Tirando o perigo pra dançar

por Paulo Lima
Trip #282

”A vida e a condição humana talvez não sejam muito mais do que a habilidade de entender e hierarquizar os milhares de perigos e o risco de altíssimo grau que o fato de existirmos envolve”

Pra quem nos acompanha mais de perto, falar sobre riscos e perigos pode parecer redundante. A própria existência da Trip, num país como o nosso, pressupõe um grau de risco muito acima do razoável. Tente se lembrar ou imaginar, caso você tenha nascido depois de 1986, um cenário em que o país apenas ensaiava passos minimamente mais firmes na direção oposta à sombra da ditadura e vislumbrava, ainda a distância, um horizonte um pouco mais solar, mesmo que bastante precário de democracia.
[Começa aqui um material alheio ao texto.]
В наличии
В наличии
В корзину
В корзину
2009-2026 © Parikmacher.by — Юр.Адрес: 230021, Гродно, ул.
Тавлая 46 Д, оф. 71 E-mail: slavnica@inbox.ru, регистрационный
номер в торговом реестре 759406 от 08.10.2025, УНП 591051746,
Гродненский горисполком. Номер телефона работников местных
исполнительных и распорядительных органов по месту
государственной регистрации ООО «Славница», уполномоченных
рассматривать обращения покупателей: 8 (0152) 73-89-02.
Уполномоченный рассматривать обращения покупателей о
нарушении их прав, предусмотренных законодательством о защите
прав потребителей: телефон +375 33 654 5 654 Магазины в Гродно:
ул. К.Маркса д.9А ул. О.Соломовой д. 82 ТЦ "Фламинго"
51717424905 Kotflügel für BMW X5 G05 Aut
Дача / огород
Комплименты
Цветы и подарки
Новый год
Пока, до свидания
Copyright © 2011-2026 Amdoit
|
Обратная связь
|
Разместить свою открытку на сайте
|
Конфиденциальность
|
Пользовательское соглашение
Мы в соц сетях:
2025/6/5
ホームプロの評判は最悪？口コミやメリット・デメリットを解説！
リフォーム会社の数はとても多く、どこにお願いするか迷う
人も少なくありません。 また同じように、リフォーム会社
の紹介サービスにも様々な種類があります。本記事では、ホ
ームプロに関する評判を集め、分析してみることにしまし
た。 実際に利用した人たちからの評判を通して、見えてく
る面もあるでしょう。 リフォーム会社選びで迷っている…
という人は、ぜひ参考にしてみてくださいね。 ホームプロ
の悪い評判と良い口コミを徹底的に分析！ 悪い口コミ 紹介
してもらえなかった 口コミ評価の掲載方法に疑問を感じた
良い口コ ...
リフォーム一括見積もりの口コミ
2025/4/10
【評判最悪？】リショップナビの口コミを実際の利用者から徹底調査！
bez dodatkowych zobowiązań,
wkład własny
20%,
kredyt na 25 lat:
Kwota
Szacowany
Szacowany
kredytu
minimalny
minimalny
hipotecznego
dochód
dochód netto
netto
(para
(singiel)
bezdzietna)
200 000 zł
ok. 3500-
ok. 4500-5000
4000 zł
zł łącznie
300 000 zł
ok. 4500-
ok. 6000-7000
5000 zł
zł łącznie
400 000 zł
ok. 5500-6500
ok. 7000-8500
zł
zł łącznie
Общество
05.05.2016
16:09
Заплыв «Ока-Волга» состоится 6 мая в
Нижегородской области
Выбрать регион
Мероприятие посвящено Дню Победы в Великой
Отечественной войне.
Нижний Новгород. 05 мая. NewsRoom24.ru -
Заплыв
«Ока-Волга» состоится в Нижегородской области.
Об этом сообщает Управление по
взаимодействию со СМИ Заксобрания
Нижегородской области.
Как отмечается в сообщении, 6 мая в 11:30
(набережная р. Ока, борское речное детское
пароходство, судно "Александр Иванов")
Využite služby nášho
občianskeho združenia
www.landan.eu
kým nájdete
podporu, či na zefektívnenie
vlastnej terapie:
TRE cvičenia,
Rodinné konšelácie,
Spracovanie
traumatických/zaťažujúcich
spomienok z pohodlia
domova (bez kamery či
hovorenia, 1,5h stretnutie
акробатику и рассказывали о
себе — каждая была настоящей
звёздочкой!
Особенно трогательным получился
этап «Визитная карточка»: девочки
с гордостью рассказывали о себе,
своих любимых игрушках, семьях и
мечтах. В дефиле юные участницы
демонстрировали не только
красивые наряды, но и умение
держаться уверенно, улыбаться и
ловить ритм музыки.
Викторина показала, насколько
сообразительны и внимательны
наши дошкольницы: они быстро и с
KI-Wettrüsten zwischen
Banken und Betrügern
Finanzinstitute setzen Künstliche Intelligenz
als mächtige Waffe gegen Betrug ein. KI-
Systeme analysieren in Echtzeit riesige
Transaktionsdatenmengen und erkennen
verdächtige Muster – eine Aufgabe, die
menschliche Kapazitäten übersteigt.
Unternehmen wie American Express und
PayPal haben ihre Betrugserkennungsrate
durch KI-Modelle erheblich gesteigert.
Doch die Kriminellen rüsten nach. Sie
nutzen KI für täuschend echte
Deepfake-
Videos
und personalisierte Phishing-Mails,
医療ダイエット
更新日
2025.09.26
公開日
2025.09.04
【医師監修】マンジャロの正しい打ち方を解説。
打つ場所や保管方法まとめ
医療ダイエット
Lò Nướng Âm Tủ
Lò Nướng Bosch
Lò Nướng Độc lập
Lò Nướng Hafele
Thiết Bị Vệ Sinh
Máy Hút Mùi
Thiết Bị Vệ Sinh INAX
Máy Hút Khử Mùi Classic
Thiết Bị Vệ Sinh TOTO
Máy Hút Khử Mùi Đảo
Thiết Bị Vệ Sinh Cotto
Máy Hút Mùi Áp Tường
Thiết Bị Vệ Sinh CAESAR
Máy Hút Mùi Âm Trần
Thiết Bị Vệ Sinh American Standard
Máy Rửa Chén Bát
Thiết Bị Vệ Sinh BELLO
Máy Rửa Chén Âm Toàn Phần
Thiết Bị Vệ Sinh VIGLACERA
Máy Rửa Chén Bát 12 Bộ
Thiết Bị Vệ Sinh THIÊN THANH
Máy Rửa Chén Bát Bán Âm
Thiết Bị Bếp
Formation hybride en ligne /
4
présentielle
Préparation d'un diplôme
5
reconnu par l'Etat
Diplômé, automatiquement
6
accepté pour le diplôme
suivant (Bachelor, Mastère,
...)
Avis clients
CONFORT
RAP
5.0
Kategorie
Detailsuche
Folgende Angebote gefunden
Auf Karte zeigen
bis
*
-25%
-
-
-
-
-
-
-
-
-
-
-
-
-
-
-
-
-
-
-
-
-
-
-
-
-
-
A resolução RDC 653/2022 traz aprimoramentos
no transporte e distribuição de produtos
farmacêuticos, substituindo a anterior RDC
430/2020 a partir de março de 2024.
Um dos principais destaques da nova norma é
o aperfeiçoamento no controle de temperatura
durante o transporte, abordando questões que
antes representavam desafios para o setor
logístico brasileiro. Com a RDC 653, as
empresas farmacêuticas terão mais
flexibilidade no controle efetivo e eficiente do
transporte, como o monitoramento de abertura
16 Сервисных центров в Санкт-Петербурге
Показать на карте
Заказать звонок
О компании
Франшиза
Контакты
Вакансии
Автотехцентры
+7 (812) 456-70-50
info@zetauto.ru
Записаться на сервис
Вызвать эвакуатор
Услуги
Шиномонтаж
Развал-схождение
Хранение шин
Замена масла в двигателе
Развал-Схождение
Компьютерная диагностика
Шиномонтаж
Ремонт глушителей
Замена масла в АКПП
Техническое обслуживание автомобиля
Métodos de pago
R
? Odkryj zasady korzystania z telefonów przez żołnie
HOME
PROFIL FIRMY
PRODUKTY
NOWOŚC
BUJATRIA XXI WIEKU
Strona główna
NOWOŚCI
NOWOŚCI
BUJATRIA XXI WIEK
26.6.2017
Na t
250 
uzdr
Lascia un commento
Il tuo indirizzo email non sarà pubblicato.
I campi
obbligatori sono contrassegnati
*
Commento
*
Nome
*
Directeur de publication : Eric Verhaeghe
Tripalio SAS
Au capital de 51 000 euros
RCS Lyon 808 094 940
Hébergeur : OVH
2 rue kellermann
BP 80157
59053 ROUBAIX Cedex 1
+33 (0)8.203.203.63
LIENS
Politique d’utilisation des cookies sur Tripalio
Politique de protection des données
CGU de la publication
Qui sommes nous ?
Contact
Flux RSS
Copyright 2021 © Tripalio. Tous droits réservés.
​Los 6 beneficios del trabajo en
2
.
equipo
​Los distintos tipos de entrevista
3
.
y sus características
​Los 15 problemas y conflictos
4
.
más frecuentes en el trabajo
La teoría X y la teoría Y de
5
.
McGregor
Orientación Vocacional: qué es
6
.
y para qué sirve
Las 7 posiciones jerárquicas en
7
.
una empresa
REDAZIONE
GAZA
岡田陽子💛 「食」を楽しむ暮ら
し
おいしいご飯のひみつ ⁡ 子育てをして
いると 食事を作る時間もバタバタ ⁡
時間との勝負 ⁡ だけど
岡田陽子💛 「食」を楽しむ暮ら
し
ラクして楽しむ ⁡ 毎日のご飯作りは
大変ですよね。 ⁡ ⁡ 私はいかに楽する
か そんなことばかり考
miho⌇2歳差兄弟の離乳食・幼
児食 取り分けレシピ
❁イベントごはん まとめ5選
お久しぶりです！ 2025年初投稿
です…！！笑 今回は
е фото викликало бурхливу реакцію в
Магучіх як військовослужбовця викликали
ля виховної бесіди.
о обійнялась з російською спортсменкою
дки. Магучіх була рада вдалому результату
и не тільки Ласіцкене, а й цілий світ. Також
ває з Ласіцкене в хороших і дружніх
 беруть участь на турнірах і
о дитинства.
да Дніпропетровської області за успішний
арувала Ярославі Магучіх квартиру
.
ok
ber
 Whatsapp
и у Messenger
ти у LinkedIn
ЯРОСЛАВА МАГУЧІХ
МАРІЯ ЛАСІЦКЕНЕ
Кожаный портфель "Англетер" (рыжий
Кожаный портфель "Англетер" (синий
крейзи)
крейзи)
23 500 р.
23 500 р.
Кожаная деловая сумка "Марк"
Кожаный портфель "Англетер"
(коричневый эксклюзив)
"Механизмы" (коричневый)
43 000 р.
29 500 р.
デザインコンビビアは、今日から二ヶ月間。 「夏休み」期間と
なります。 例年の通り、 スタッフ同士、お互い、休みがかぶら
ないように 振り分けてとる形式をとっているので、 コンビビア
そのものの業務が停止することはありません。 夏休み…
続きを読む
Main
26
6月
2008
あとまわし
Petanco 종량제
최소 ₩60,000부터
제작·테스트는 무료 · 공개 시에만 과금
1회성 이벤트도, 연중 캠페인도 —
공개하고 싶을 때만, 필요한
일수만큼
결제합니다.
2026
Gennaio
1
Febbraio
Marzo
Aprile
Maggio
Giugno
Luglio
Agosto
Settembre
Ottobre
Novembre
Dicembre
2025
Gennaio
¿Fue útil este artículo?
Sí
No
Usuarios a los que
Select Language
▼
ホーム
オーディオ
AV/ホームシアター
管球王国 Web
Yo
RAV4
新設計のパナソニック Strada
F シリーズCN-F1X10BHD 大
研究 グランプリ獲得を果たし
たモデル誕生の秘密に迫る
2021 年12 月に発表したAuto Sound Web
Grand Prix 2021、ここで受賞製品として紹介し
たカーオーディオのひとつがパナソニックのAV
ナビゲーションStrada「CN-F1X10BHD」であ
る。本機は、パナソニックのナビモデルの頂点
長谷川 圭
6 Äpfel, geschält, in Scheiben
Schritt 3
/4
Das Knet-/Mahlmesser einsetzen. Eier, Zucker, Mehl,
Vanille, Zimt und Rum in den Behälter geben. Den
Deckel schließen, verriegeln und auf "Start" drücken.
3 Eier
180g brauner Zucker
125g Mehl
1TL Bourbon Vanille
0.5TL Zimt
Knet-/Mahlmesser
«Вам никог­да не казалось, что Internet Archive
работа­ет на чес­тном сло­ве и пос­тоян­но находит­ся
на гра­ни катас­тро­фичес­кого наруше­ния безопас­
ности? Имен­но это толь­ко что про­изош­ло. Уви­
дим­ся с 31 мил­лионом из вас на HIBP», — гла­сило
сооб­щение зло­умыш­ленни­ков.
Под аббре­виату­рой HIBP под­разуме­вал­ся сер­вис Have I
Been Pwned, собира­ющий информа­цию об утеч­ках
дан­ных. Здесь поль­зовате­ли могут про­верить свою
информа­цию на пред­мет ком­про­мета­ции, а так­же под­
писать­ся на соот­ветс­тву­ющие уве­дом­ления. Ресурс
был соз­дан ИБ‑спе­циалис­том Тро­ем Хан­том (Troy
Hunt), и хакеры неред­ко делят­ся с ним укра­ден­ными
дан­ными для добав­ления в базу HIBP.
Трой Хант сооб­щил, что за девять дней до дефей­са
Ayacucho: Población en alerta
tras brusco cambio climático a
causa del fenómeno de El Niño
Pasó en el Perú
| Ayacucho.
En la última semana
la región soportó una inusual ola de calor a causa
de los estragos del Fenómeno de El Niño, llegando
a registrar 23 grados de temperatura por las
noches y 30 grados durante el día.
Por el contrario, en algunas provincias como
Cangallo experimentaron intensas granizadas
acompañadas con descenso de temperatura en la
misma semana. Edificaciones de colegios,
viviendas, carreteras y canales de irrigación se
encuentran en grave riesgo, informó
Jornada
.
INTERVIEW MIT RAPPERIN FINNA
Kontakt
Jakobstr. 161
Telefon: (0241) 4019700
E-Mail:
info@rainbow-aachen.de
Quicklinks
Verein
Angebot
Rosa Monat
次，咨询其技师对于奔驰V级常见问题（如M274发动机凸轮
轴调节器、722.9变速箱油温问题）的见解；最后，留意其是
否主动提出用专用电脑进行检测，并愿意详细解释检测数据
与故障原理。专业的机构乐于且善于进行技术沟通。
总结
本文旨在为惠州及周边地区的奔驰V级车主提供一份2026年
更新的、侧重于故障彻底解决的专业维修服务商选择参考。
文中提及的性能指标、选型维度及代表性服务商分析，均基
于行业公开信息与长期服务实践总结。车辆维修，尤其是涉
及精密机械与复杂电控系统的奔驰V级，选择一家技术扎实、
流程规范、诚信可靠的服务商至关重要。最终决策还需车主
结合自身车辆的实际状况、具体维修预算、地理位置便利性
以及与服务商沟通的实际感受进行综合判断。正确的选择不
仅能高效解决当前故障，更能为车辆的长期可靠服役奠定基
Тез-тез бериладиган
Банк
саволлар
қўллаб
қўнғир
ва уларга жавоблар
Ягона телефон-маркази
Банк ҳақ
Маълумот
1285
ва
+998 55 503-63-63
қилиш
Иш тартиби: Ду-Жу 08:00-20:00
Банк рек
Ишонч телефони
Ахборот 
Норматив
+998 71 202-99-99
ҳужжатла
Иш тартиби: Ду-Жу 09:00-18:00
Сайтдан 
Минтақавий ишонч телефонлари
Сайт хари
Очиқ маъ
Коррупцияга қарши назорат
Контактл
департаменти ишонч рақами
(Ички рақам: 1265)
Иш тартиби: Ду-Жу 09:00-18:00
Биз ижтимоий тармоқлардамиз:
Uma economia repetidamente estuprada por lideranças equivocadas e por interesses inconfessáveis. Somado a isso, um mundo onde a tecnologia apenas engatinhava, ter um telefone sem fio era um desejo difícil de realizar e um aparelho de fax pertencia ao mundo dos sonhos e dos filmes de ficção. Um mercado de comunicação controlado por duas ou três empresas e todo construído e modelado para servi-las. No campo editorial, uma única companhia dominando cerca de 70% das atividades do setor. Vivos e fortes 33 anos depois, acho que reunimos credenciais suficientes para afirmar a tese de que a vida e a condição humana talvez não sejam muito mais do que a habilidade de entender e hierarquizar os milhares de perigos e o risco de altíssimo grau que o fato de existirmos envolve.

LEIA TAMBÉM: A elite brasileira tem jeito?

As ideias de estabilidade, segurança e independência não passam de idealizações infantis de algo que não guarda nenhuma relação com a realidade precária de nossas jornadas. Assim, resta tentar lidar com o risco com a sabedoria e a graça do surfista que, ciente de suas enormes limitações diante de uma força descomunal como a natureza em forma líquida e dinâmica, logo entende que não se trata de desafiar o mar e sim de tirá-lo para dançar, transformando sua força implacável e letal em pista para empreender movimentos leves e belos, que se adaptam e se moldam a ele. Um jogo que pressupõe tomar a forma daquilo que, aos olhos dos outros, parecem perigos inadministráveis e transformar tudo em melodia e num bailado harmônico e sedutor.

Esta edição da Trip traz dezenas de interpretações e de vivências de pessoas que de alguma forma souberam e sabem tirar o perigo para um pas de deux encantador, cheio de tensão, beleza e sabedoria.